YOUR GOAL
The full listing, returned exactly and free of pictures, is the expected answer.
*** Opening of SOURCE DATA ***
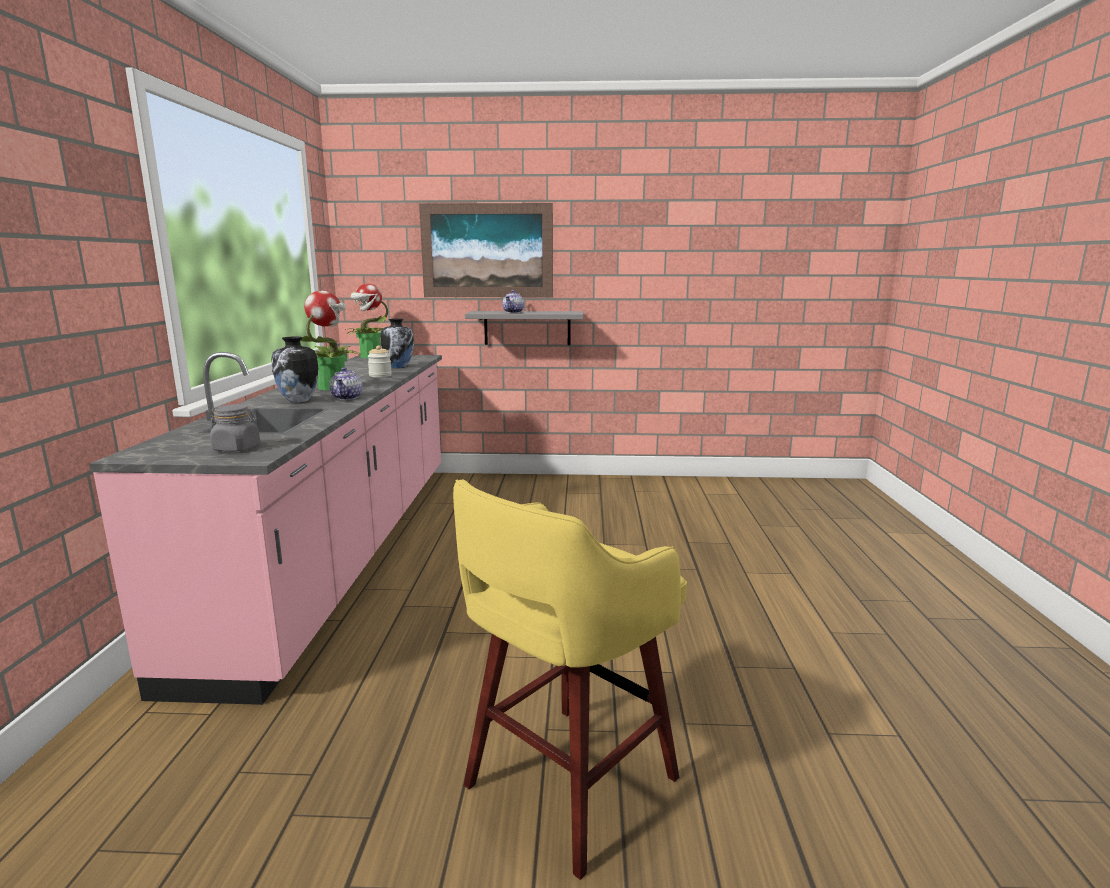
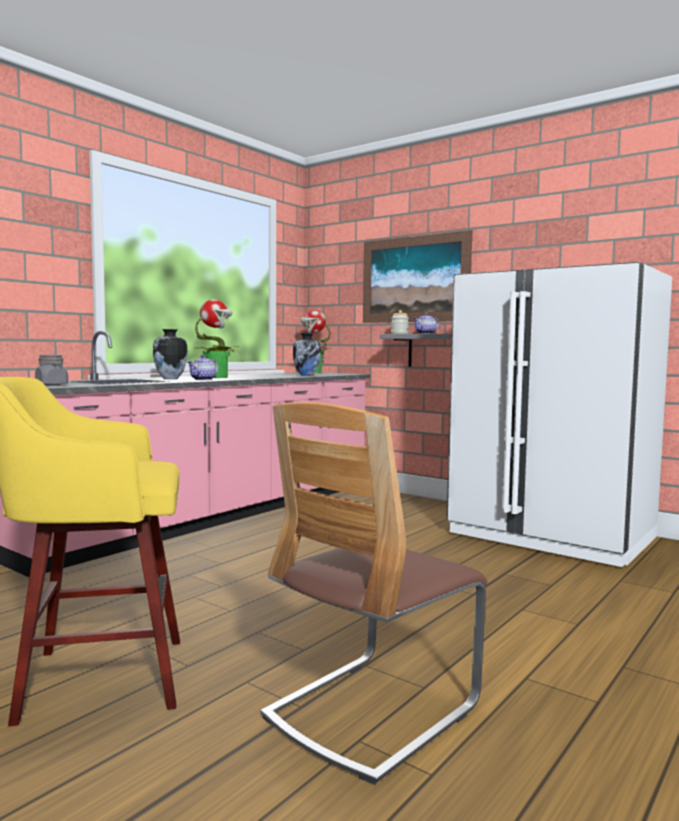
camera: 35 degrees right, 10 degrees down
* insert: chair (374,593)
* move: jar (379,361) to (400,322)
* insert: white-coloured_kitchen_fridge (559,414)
*** Close of SOURCE DATA ***
YOUR RESPONSE
camera: 35 degrees right, 10 degrees down
* insert: chair (374,593)
* move: jar (379,361) to (400,322)
* insert: white-coloured_kitchen_fridge (559,414)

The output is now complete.